Ein Schatten huschte in die Kathedrale, doch trotz des knirschen der Tür veränderte die Frau ihre Haltung nicht.
„Ich flehe Euch an, Herr, habt Erbarmen und verschont mein Kind von diesem Fluch."
Die Kerzen enthüllten die Figur eines stattlichen Mannes, der leise, nahezu lautlos den Kreuzgang entlang huschte. Seine große Gestalt wurde von einem Waffenrock und einem massigen Schwert an seiner Seite unterstrichen.
Auf seinem Waffenrock war kein Wappen zu sehen, welches seine Identität verraten hätte.
„Lasst den Trank wirken, Herr, ich flehe euch an. Erfüllt mir nur diese eine Bitte.", betete die Frau von Schluchzern geschüttelt.
Der Mann trat leise neben sie und blickte auf ihre zierliche Figur herunter.
Zaghaft streckte er seine Hand in ihre Richtung und zögerte, bevor er ihr sanft seine Hand auf die Schulter legte.
„Es ist Zeit", flüsterte er.
Schluchzend hob sie den Kopf und blickte ihn an.
„Wird alles gut?"
Er bebte unter ihrem ängstlichen Blick, nicht wissend was er ihr sagen konnte, wie viel sie vertrug.
„Das... Das weiß ich nicht", log er. Sie schluchzte auf und er ertrug es nicht länger sie so verzweifelt zu sehen.
Sanft zog er sie hoch und in seine Arme. Ohne Scheu barg sie ihr Gesicht an seiner Brust.
„Verlange ich zu viel? Bin ich anmaßend wenn ich für meine Kinder erbitte von diesem Grauen befreit zu sein?"

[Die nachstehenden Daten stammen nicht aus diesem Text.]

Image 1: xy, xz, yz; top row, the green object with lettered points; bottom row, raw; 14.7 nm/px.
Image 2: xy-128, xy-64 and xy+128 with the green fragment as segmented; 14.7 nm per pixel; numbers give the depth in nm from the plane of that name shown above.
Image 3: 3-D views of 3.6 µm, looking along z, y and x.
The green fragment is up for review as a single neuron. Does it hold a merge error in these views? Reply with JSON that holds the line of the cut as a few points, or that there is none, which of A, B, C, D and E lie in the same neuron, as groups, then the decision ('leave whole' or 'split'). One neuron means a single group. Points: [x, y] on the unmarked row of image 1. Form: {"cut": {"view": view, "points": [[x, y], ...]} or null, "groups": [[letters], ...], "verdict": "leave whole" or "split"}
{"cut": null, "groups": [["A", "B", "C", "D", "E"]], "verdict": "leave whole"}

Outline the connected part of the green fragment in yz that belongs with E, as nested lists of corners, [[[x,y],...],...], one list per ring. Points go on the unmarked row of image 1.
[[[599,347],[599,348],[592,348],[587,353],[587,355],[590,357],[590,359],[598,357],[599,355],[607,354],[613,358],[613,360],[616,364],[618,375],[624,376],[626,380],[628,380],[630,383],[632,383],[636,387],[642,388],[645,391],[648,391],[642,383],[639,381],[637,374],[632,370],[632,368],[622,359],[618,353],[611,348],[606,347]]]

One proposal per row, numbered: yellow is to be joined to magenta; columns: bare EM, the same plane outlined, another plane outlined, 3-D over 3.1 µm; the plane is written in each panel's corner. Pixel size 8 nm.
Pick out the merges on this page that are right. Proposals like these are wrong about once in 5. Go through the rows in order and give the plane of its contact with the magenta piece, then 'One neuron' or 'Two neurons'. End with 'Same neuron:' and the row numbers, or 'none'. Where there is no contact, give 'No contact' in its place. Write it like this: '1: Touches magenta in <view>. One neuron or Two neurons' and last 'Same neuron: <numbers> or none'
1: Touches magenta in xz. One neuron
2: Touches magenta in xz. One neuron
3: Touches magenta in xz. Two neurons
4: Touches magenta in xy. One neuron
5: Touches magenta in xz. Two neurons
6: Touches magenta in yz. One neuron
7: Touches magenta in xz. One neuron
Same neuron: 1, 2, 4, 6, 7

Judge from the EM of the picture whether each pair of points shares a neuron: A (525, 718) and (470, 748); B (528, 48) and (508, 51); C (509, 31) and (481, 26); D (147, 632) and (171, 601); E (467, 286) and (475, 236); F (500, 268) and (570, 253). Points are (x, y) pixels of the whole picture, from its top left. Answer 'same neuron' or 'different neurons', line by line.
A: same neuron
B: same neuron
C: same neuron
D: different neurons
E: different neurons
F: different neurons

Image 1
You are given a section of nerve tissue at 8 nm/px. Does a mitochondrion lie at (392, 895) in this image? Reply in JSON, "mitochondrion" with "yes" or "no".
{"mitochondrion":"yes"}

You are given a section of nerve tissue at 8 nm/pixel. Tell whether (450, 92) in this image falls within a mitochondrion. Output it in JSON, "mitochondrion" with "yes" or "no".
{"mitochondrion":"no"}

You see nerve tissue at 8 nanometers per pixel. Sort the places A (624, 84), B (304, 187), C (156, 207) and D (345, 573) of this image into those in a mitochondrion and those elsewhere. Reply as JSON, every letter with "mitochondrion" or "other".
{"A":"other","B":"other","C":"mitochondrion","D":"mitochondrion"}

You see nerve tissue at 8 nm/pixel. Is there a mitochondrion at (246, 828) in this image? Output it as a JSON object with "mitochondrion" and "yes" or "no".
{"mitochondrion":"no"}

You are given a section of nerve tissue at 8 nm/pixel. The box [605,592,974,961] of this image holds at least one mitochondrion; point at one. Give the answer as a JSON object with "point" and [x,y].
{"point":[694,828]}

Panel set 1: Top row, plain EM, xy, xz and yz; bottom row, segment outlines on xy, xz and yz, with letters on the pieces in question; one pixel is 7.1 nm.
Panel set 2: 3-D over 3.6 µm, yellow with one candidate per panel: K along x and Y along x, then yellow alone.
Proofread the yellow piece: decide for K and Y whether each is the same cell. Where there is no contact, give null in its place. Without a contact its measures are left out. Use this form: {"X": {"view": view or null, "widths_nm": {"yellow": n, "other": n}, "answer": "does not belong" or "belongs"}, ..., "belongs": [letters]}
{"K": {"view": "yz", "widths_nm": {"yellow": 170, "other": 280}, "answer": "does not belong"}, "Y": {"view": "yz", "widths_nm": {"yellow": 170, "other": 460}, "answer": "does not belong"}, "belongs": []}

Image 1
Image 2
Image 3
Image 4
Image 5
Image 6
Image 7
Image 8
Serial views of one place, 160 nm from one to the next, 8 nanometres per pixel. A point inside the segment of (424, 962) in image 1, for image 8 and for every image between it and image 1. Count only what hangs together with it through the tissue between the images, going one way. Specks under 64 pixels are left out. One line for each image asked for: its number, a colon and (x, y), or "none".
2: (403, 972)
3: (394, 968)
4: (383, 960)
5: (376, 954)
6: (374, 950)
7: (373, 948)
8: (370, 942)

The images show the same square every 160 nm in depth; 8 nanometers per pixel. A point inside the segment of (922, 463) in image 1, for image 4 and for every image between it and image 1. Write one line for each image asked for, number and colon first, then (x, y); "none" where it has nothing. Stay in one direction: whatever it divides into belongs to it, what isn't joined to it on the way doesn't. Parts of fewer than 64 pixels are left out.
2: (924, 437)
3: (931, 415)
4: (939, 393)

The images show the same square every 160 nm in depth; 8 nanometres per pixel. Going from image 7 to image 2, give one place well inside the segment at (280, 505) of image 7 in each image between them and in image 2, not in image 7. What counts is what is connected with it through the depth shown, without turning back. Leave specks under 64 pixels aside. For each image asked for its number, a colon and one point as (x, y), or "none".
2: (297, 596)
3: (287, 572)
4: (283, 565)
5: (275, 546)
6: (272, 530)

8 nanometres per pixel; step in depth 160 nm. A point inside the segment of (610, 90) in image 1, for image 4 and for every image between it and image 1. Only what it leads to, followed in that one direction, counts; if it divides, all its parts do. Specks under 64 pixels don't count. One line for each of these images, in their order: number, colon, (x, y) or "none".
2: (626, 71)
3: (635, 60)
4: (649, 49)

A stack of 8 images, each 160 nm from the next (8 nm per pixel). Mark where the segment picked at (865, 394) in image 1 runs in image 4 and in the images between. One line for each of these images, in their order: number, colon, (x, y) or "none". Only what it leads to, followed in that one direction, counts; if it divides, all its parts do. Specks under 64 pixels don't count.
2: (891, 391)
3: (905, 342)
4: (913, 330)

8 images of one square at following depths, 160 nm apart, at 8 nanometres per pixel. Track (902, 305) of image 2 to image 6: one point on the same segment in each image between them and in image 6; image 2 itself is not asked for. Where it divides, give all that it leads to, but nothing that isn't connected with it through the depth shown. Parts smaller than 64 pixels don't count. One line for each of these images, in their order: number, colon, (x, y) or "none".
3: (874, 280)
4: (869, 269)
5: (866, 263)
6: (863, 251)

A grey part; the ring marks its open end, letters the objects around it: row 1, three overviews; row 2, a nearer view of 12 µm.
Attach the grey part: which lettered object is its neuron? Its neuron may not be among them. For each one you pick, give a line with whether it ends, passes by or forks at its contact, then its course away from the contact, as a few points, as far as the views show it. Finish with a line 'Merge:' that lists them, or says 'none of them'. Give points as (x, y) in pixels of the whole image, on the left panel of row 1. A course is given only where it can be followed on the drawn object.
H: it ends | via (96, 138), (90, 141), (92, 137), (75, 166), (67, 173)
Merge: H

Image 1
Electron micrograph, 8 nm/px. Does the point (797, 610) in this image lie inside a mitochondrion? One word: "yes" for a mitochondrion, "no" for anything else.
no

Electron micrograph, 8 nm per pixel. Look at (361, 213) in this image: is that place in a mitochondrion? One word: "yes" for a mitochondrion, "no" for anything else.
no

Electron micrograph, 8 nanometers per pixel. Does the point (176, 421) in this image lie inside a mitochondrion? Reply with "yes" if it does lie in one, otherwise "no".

Entsetzt, darüber, dass sie solche Gedanken hegte schob er sie ein wenig von sich. „Natürlich nicht!", ermahnte er sie aufgebracht „Bedenke, sie wären allein Spielbälle für die Mächtigen. Zu leicht zu verführen, wenn sie empfinden. Schon Tod bevor sie auch nur das Leben spüren konnten."
Sie blickte beschämt zu Boden. „Das weiß ich… Aber zu anderen Zeiten... es kann auch eine Gabe sein, sie könnten schreckliche Schicksale verhindern."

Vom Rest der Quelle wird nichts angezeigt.